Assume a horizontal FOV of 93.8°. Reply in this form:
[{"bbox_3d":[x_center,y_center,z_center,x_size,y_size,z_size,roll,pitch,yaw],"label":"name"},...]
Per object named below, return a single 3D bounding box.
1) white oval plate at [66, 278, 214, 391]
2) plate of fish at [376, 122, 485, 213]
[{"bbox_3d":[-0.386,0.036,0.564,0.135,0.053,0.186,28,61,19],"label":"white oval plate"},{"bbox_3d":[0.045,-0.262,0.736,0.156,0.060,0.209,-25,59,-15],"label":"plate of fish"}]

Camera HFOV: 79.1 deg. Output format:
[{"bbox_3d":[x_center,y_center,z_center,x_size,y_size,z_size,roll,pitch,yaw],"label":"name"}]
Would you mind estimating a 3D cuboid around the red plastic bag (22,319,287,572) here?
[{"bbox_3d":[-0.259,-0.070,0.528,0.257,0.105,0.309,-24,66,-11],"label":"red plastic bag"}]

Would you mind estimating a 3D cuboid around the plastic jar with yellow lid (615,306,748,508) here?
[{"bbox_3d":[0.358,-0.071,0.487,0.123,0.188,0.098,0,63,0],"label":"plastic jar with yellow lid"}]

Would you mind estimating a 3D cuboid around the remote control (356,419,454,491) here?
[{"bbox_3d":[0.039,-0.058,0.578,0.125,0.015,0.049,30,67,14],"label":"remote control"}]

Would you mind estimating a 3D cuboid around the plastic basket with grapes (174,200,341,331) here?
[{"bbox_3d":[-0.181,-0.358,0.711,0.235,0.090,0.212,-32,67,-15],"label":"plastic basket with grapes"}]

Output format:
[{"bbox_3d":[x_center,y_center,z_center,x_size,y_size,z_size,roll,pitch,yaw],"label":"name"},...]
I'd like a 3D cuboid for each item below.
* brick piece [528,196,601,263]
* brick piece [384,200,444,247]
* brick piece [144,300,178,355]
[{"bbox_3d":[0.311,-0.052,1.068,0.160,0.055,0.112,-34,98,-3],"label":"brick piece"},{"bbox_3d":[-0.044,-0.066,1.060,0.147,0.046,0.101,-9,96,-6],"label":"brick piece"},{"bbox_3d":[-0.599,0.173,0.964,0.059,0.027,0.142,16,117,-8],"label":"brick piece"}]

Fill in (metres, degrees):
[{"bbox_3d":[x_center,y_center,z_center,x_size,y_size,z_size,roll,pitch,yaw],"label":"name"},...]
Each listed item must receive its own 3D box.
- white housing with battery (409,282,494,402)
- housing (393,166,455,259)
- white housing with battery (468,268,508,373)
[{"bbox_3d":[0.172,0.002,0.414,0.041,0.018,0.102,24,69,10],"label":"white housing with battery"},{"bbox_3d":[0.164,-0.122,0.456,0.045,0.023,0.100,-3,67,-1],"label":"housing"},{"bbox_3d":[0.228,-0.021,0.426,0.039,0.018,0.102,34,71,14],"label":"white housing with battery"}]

· · · ·

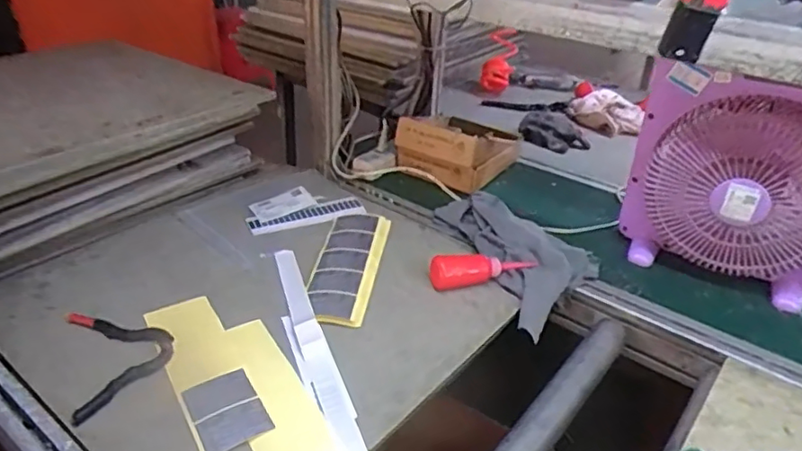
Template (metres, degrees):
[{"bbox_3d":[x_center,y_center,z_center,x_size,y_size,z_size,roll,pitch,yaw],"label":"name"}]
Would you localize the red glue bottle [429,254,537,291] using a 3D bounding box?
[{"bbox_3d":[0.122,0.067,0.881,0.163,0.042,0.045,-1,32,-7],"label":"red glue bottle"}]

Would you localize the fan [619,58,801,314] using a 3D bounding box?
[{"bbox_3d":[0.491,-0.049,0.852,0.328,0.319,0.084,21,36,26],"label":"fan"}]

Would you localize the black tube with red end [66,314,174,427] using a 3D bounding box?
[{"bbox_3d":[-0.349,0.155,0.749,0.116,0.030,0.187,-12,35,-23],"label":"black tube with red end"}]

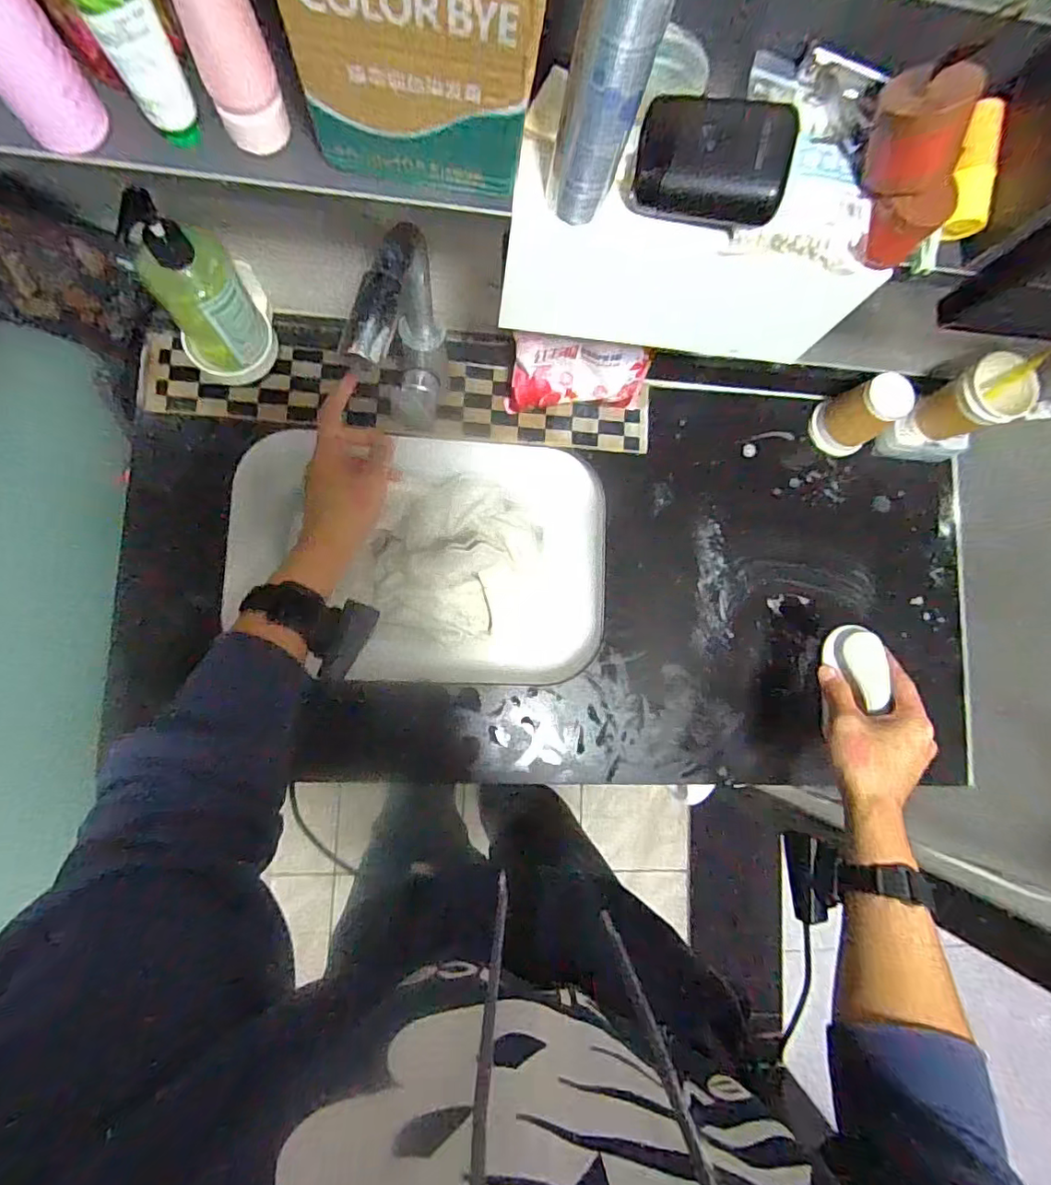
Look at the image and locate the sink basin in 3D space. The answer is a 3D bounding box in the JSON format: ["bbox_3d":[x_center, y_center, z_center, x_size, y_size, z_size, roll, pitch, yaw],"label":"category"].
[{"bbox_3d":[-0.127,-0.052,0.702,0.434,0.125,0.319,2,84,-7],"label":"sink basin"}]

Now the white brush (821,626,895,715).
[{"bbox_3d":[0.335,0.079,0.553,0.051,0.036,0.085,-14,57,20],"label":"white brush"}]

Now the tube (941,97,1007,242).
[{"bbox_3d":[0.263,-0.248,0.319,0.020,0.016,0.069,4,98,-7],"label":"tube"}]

· · · ·

§ **WHAT IS BEING ASKED**: In the listing above, how many lines hold the word "Output"? Please state the number alone.

§ **RESULT OF THE TASK**: 2